We’ve all heard of the term “ozone layer depletion”. But what exactly do we know about it? The hole in Earth’s ozone measures a staggering 24.5 million km² in size. To put it into perspective, this is around 33,000 times the land area of Singapore!
As we commemorate World Ozone Day, also known as the International Day for the Preservation of the Ozone Layer, let us take the next few minutes to better understand the harmful effects of a damaged ozone layer and how we can do our part to help minimise the environmental degradation.
When our ozone layer is compromised, the sun’s harmful ultraviolet (UV) light rays enter our atmosphere. This means that we become vulnerable to diseases like retinal damage and various forms of skin cancers. Aside from its impact on humans, our flora and fauna also face imminent danger. With more harmful UV rays reaching Earth’s surface, plants are unable to adapt as quickly and their growth is hindered. Animal communities also become afflicted with developmental challenges.
So, what can we do as individuals this World Ozone Day?
We can roll back on our consumption of meat and its by-products. The decomposition of farm manure produces large quantities of nitrous oxide while cows expel methane through burps as they digest their food. These are ozone-depleting substances and in consuming poultry, beef and dairy, we are inadvertently contributing to its overproduction.
Opt for public transportation or organise carpooling to minimise gas emissions that can contribute to air pollution.
Shop local to reduce the amount of nitrous oxide, an ozone-depleting substance, produced from travelling. Besides, buying local also guarantees you the freshest produce!
Amidst all the talk about ozone depletion, however, we also see a glimmer of hope.

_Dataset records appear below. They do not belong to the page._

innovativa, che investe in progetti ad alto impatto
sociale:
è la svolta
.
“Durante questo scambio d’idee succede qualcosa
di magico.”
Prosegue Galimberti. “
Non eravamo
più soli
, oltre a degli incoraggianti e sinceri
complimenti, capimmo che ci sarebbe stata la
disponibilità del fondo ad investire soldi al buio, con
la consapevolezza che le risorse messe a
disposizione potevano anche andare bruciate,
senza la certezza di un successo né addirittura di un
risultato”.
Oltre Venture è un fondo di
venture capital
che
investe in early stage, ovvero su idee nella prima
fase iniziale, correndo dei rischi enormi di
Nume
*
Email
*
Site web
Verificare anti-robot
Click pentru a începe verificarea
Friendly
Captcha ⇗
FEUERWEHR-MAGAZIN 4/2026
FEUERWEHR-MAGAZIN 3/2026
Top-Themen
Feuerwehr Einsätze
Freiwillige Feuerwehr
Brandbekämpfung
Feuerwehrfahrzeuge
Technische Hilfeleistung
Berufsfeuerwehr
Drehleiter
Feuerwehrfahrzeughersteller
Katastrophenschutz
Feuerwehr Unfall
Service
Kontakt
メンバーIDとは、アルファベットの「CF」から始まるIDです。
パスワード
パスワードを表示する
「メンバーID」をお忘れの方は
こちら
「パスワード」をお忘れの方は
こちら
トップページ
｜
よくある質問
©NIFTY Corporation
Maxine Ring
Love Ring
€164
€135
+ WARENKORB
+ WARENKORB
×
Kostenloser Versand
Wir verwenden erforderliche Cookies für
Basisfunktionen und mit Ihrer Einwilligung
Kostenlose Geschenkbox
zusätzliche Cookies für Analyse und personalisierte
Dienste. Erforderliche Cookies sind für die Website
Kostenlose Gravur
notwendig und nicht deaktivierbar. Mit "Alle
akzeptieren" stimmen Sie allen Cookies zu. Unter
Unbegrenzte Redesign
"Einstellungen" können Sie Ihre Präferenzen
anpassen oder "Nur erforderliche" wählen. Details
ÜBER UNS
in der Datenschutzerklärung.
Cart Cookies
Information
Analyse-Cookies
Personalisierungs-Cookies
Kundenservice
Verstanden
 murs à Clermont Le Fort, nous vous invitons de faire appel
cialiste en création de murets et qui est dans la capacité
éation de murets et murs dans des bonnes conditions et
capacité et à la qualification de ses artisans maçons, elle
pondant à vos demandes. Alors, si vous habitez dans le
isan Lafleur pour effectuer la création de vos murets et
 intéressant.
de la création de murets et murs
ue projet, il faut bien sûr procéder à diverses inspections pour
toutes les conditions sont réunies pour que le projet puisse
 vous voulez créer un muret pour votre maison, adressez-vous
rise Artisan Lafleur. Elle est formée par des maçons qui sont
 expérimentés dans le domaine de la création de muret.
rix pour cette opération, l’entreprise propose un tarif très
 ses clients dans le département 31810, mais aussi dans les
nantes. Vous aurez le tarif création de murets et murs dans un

The 1987 Montreal Protocol, which Singapore has been a part of since 1989, aims to eliminate the production and consumption of ozone-depleting substances. The use of chlorofluorocarbons (CFCs) have been completely banned on local shores and we are now making steady headway into phasing out hydrochlorofluorocarbons (HCFCs) in accordance with the initiative.
Ultimately, the Montreal Protocol witnessed a successful global cooperation to phase out these harmful gases, allowing humanity to avoid a major environmental catastrophe.
Thanks to the collective effort of our governing bodies, the ozone layer is reported to be on course to be healed within the next few decades.
At Marina One, we too are committed to the environment through the very design of our sustainable architecture. For instance, the green heart that lies at the centre of our biodiversity garden creates a comfortable micro-climate all year round regardless of Singapore’s tropical climate, keeping the building cool enough to live, play and work in without producing extraneous emissions.
However, our strive to minimise ozone layer depletion is far from over. But if the slow and steady healing of our ozone layer tells us anything, it is that we have taken a step in the right direction.
On this World Ozone Day, let us learn and remember what solidarity can do for us and be agents of change for our collective sustainable future!